I have a 4.25/1.14 based system that controls a chocolate bar wrapping
machine. It comprises a number of processes running at a range of
priorities. The operator interface is a phab generated graphics application
(process). Two of the processes (the graphics one and a simple c++ program)
store (write to and read from) configuration information in windows style
ini files using routines I have written. These routines are linked into the
processes as object files. The files are opened and written to using the c++
out.open, out << and out.close. The ASCII file for the graphics process is
393 bytes long, the file for the other process about 1500 bytes long. The
graphics application is lower priority (8) than the other process (12).

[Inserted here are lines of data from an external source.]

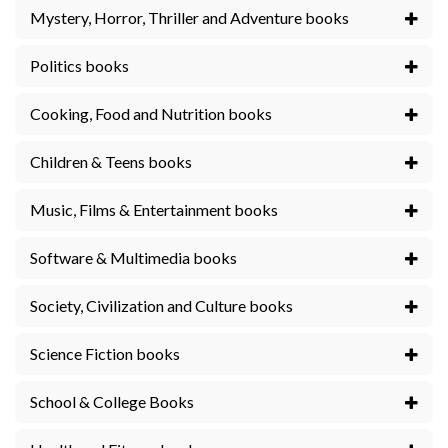
Mystery, Horror, Thriller and Adventure books
Politics books
Cooking, Food and Nutrition books
Children & Teens books
Music, Films & Entertainment books
Software & Multimedia books
Society, Civilization and Culture books
Science Fiction books
School & College Books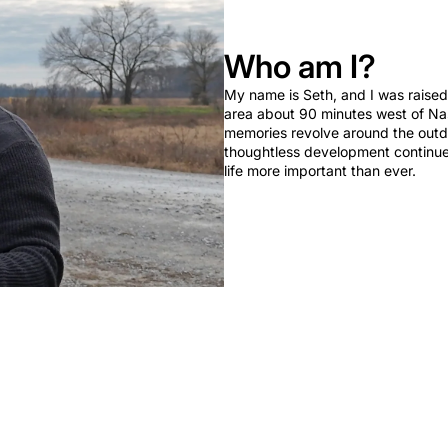
Who am I?
My name is Seth, and I was raised 
area about 90 minutes west of Nas
memories revolve around the outd
thoughtless development continues,
life more important than ever.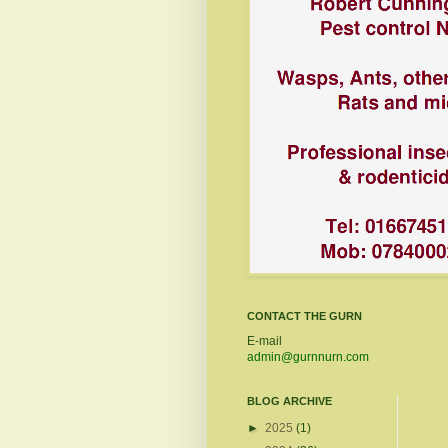
CONTACT THE GURN
E-mail
admin@gurnnurn.com
BLOG ARCHIVE
►
2025
(1)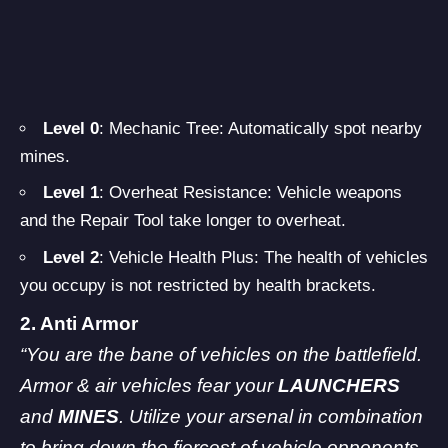
Level 0
: Mechanic Tree: Automatically spot nearby
mines.
Level 1
: Overheat Resistance: Vehicle weapons
and the Repair Tool take longer to overheat.
Level 2
: Vehicle Health Plus: The health of vehicles
you occupy is not restricted by health brackets.
2. Anti Armor
“You are the bane of vehicles on the battlefield.
Armor & air vehicles fear your
LAUNCHERS
and
MINES
. Utilize your arsenal in combination
to bring down the fiercest of vehicle opponents,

The system recently crashed (sigseg) when the graphics process read its file
because the file had been corrupted. On examination the two ini files were
of the correct length and had identical time stamps. The 393 byte file
actually contained a section from the larger file instead of its own data.
It is almost as if the lower priority graphics application had been
creating/writing its file when it was pre-empted by the higher priority
process which wrote its file, and in the process overwrote the data/buffer
for the graphics file which then wrote the correct length file with the
wrong data.

The data found in the graphics file could not have come from the graphics
program, it was a true and accurate copy of a section from the larger file,
apparently starting at a random point in the larger file. I assume that the
two processes are truly independent even though they both use the same
object file for the file accessing routines so there should not be a problem
with common buffers. Could the use of the CO++ out mechanism be to blame?
once again surely the independent processes should have their own I/O
buffers, file descriptors so even if there are hidden static members in the
C++ code they cannot affect another process.

It is almost too horrible to think that this could be a file system problem
or something happening to the disk drives own buffer so I would welcome any
suggestions as to what the cause may have been. It is unlikely that the
system was powered down during the file write process.